We aimed to address the research question: How effective are interventions to improve referral to and uptake of exercise-based pulmonary rehabilitation programmes in patients with COPD when compared to standard care or no intervention?
Methods Systematic review following recognised methods, including all published observational, interventional, qualitative and quantitative studies of interventions specifically intended to increase levels of referral and/or uptake of pulmonary rehabilitation in patients with COPD.
Exclusion criteria: individual case studies, conference abstracts and opinion pieces. No date or language restrictions.
Search terms included: ‘pulmonary rehabilitation’ AND ‘referral’ OR ‘uptake’ applied to MEDLINE, EMBASE, CINAHL, PsychINFO, ASSIA, BNI, Web of Science and Cochrane Library from inception to June 2016 supplemented by review of reference lists and citation search. Titles, abstracts and full papers were reviewed independently, quality appraised (using Cochrane Collaboration’s tool for RCTs and ROBINS-I, AMSTAR) and entered into summary tables. The protocol was registered (PROSPERO) and reported according to PRISMA guidelines.

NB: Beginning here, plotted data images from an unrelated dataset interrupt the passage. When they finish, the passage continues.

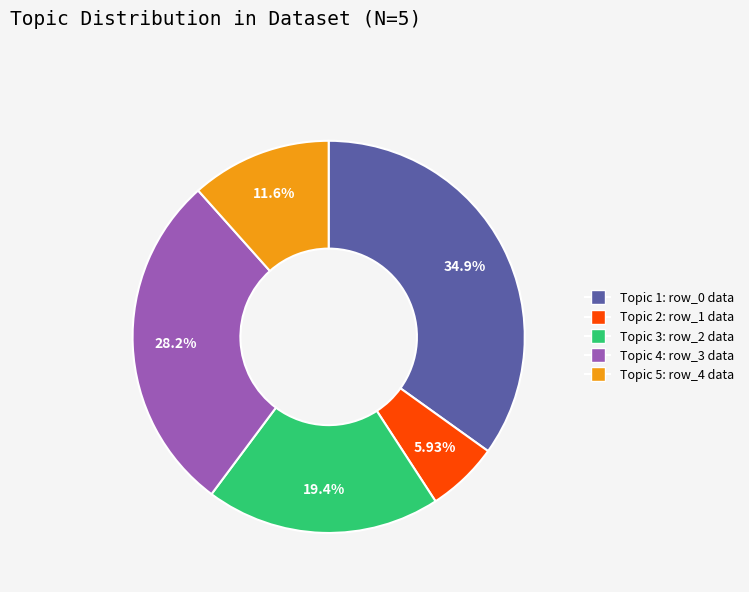

Does any single category account for the majority?

No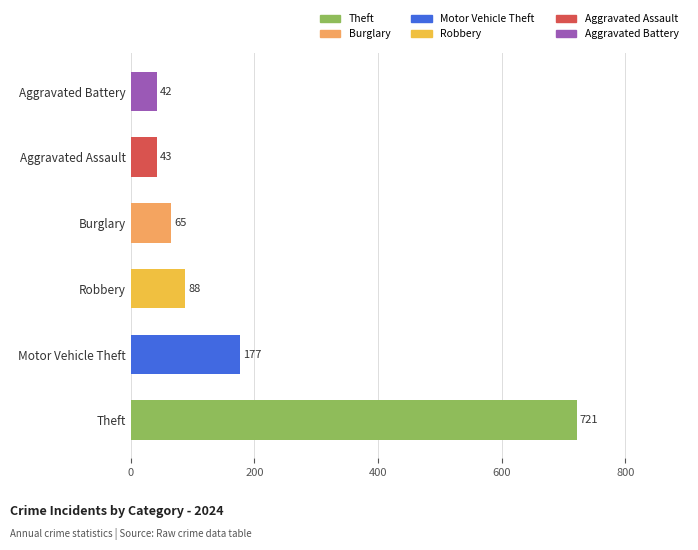

What is the maximum value shown in the chart?

721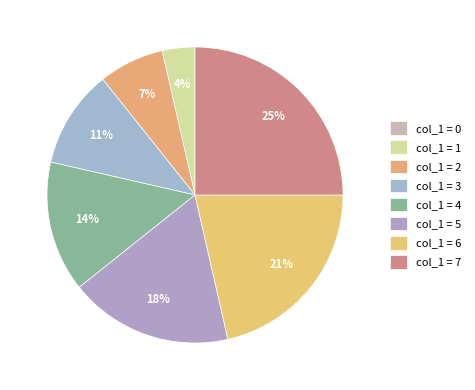

Rank the categories by value from highest to lowest.

7, 6, 5, 4, 3, 2, 1, 0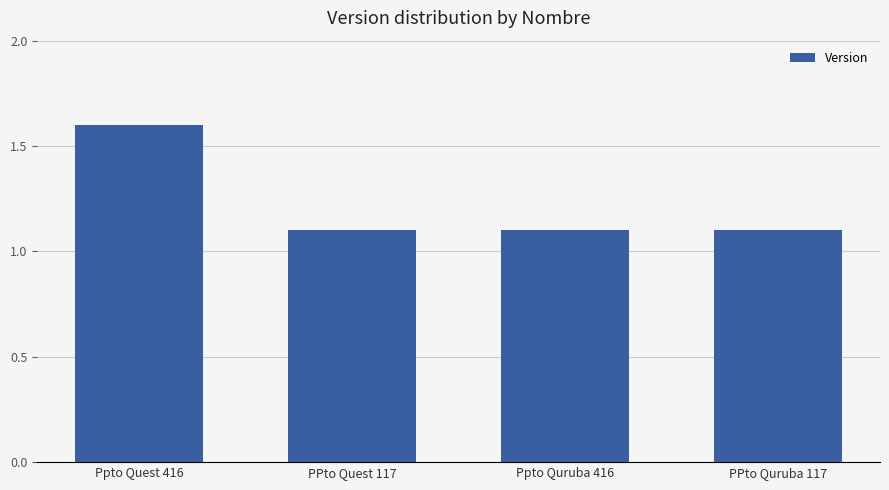

Reading left to right, list all the values displayed in this chart.

Ppto Quest 416=1.6	PPto Quest 117=1.1	Ppto Quruba 416=1.1	PPto Quruba 117=1.1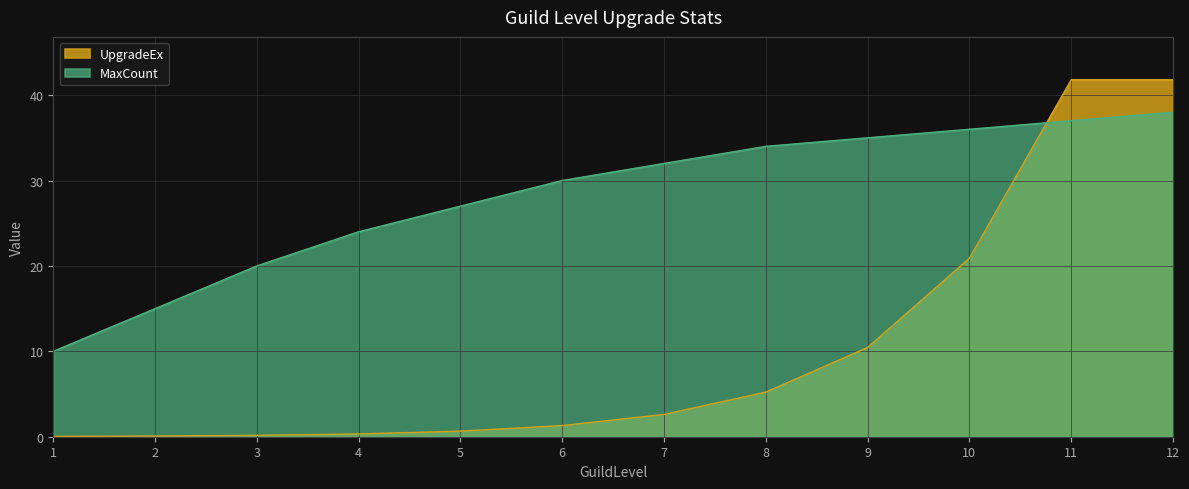

Which category has the lowest value in the MaxCount series?

1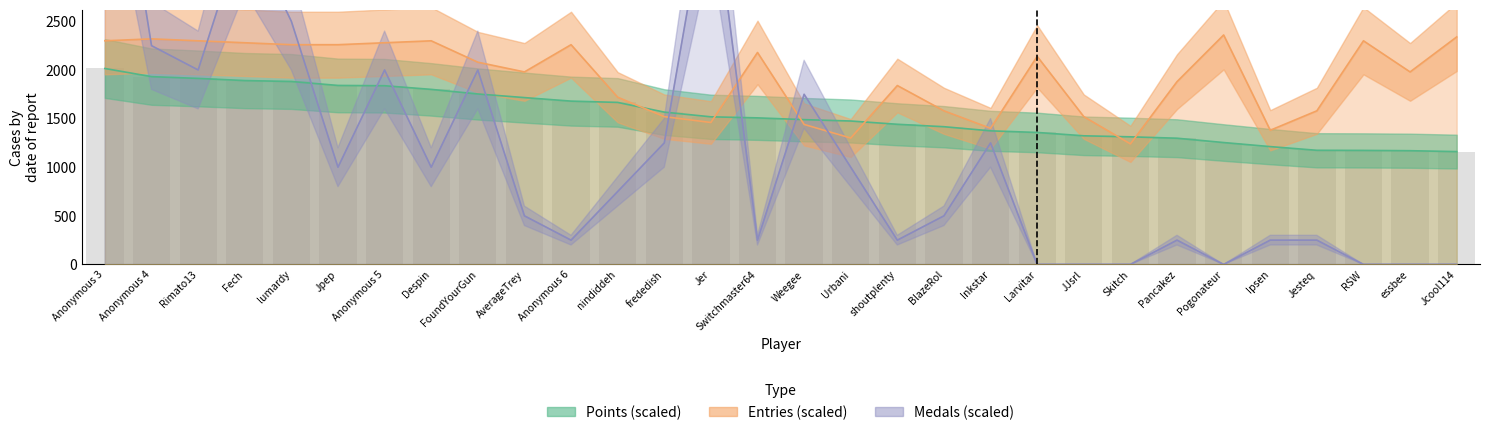

How many series are shown in this chart?

3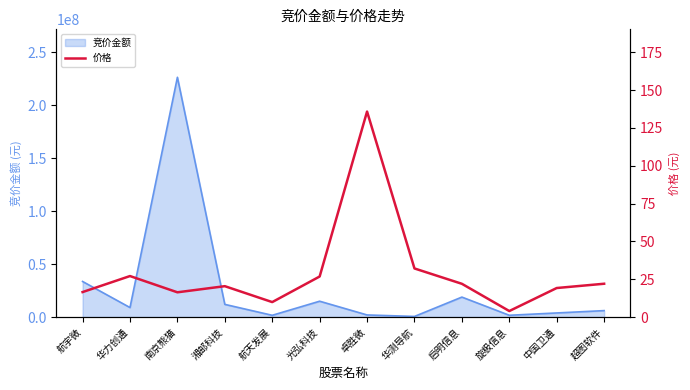

How many data points are less than 21?

6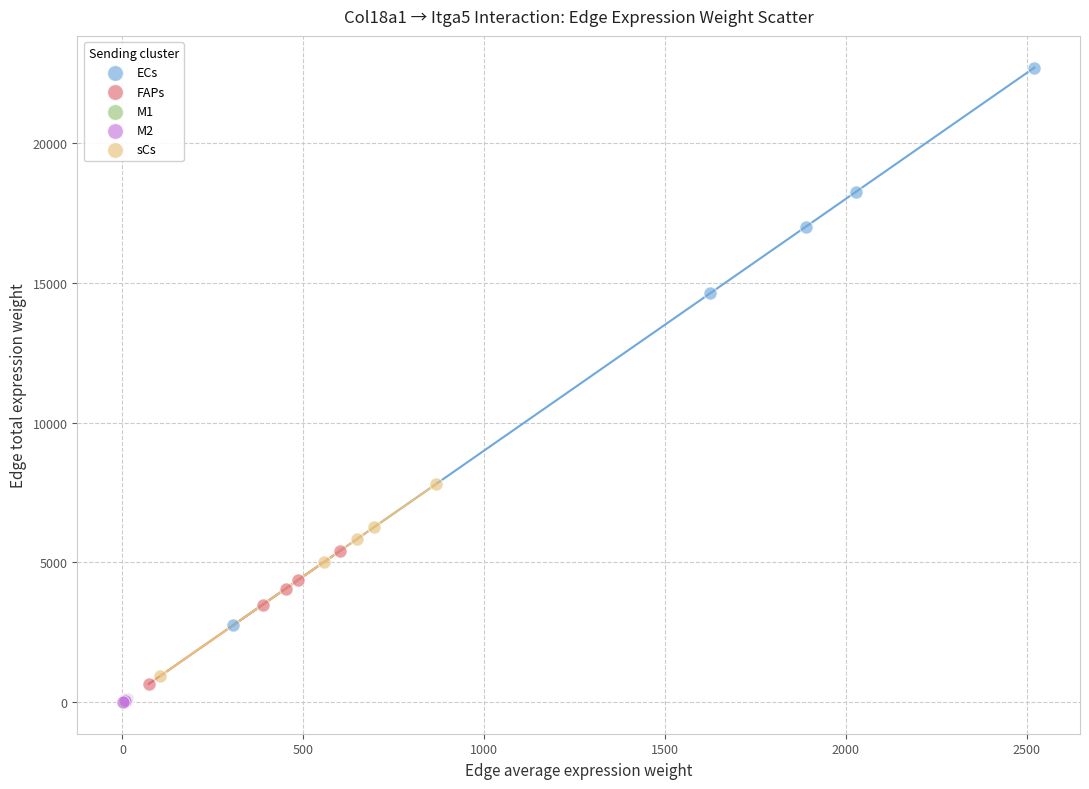

Which series has the largest Y range (max minus min)?

ECs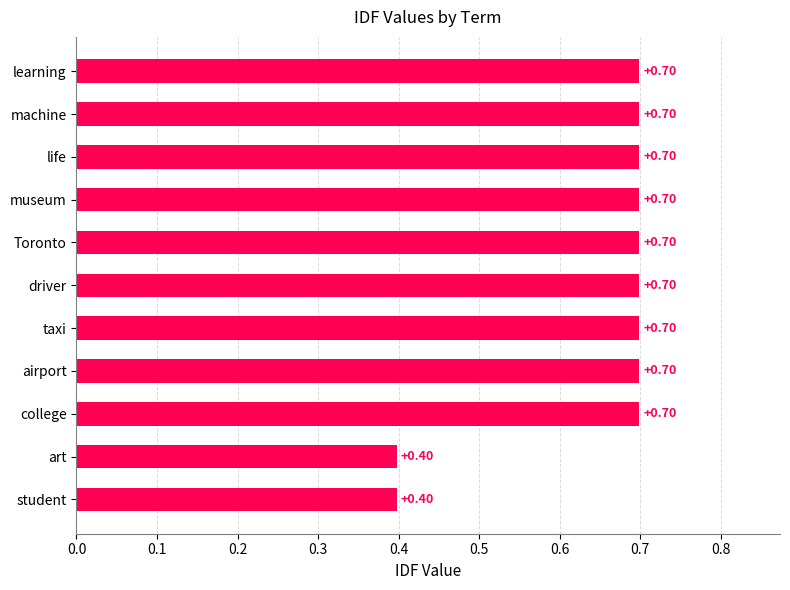

What is the difference between the maximum and minimum values?

0.3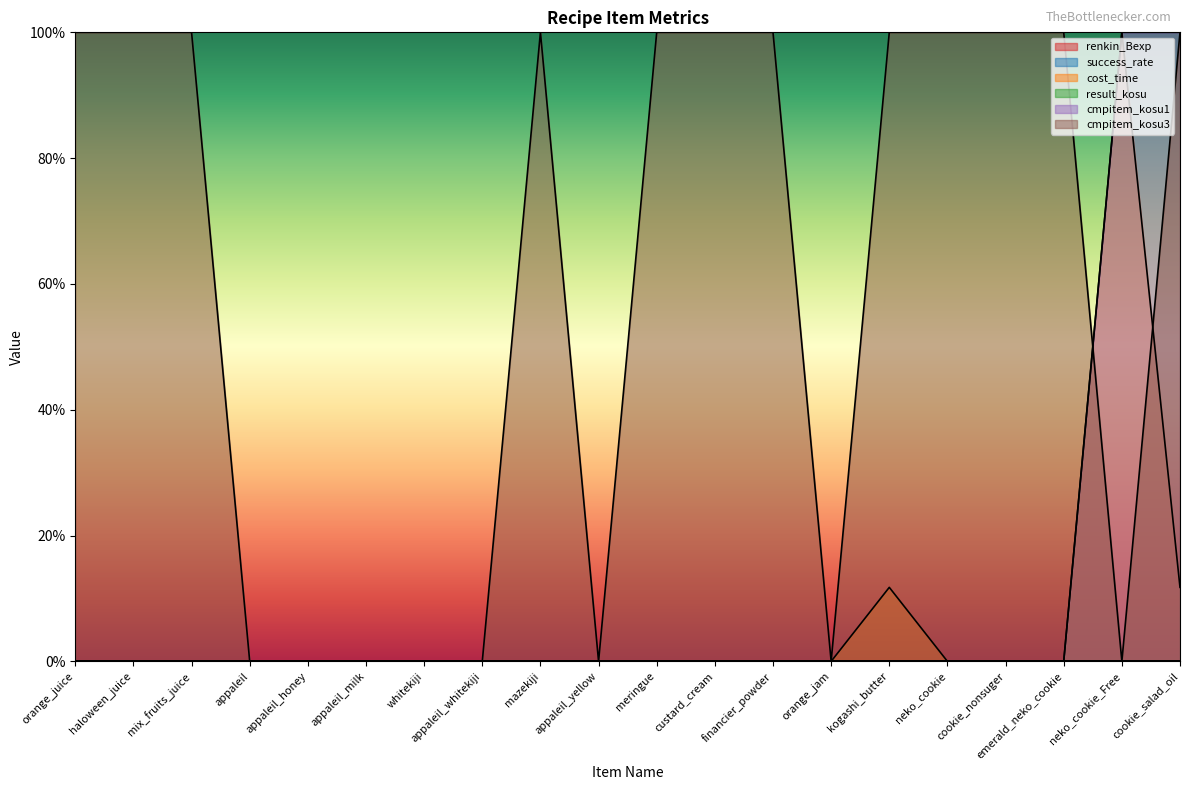

Which series has the largest total across all categories?

cmpitem_kosu3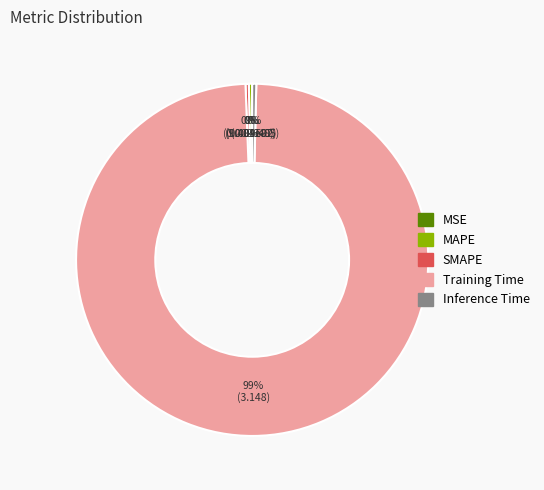

The Inference Time slice represents 0% of the pie. True or false?

True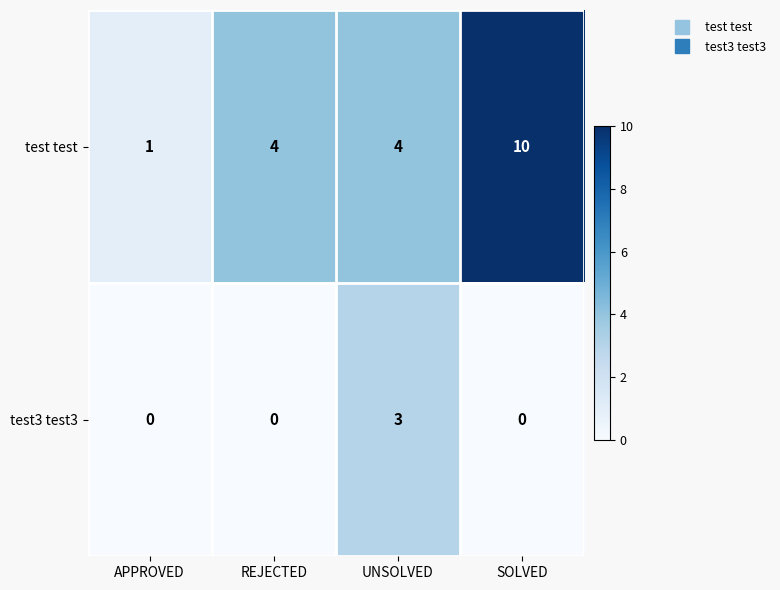

What is the difference between the test test values at REJECTED and APPROVED?

3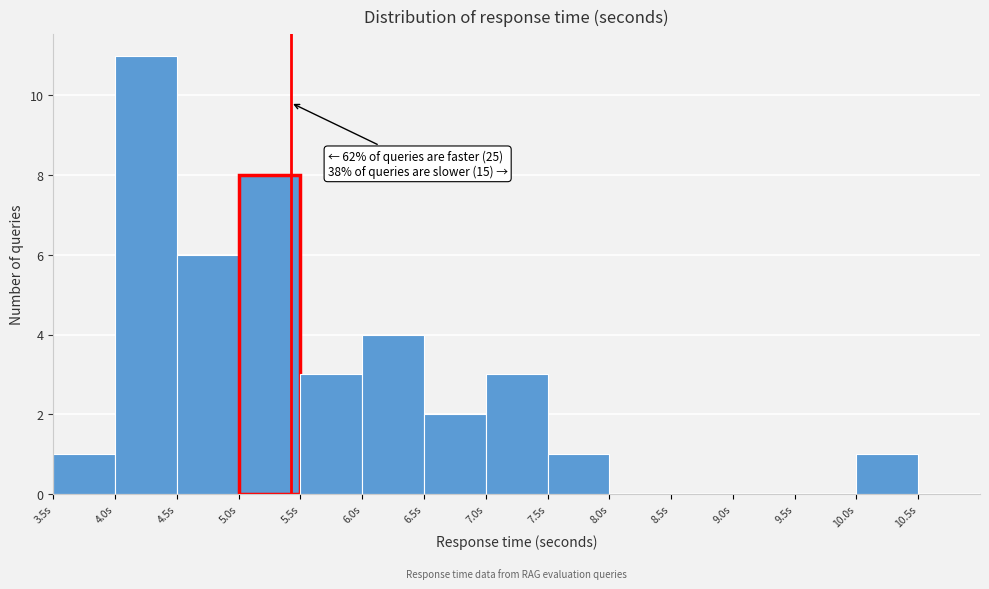

Over which range of the x-axis is the bar tallest?

4.0 to 4.5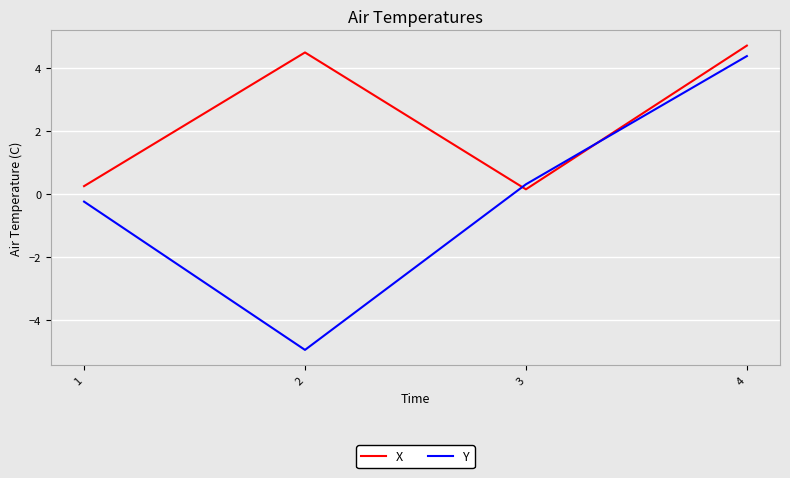

True or false: Y and X intersect in this chart.

True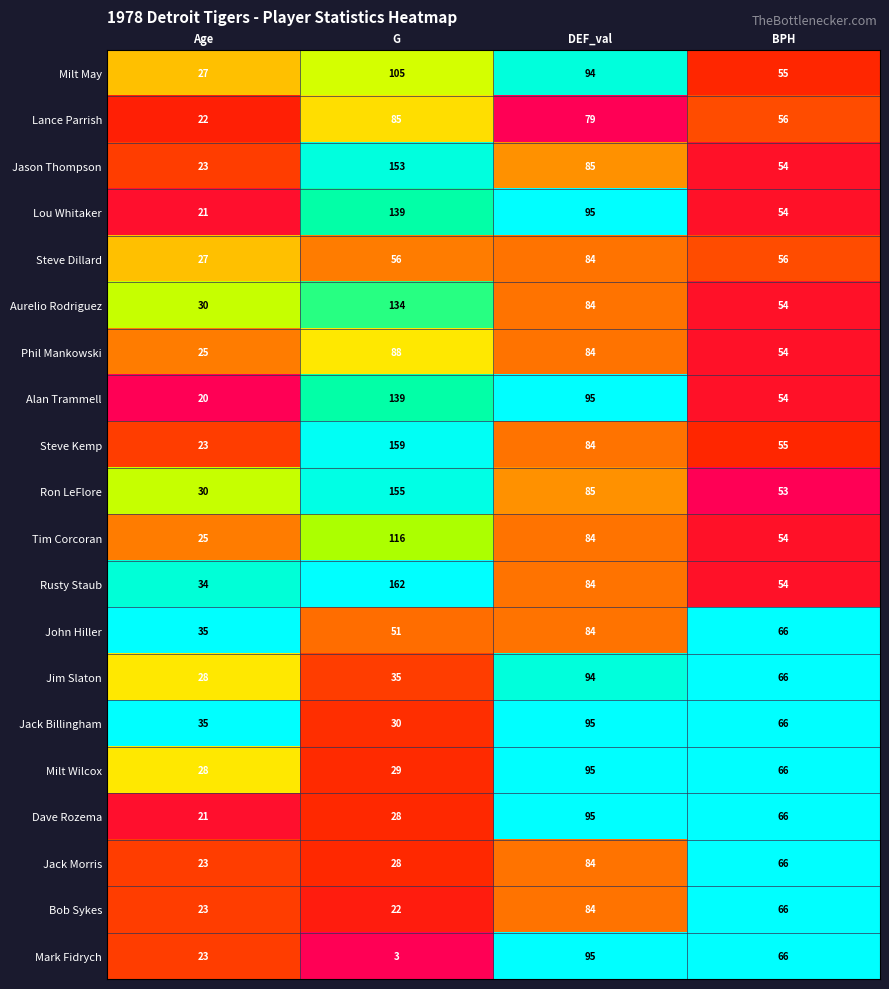

Which series has the widest spread of values?

Steve Kemp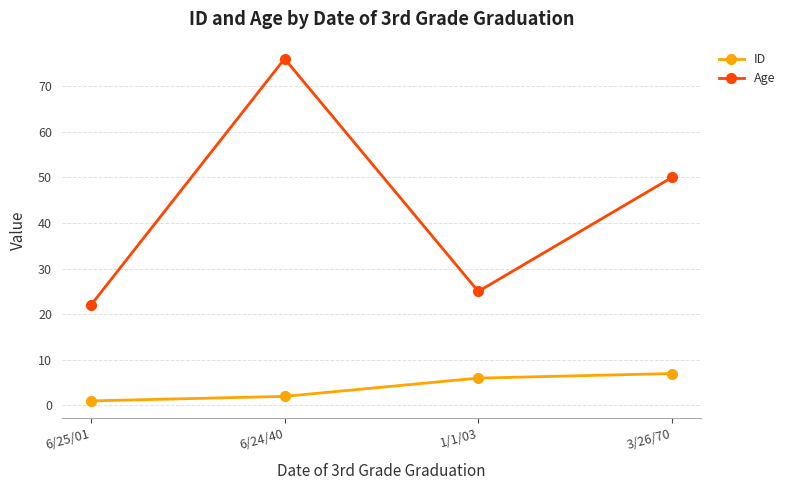

Which series has the largest range (max minus min)?

Age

Results We screened 3217 references, from which 7 papers including 6345 patients and 22 clinicians met inclusion criteria. Most studies (n = 5) were UK based.
Designs, interventions and scope of studies were diverse with interventions often part of multifaceted evidence based management of COPD. Examples included computer based prompts at practice nurse review, patient information, financial incentives. Most studies (n = 5) reported improvements in referral or uptake of PR (range 0% – 25% increase), however most had methodological limitations with risk of bias. Due to heterogeneity, studies were not considered combinable and meta-analysis was inappropriate.
Conclusions There is limited evidence for the efficacy of interventions to increase referral and uptake of PR. Existing studies are diverse and further testing using robust methods in various populations and settings is required to optimise access to PR.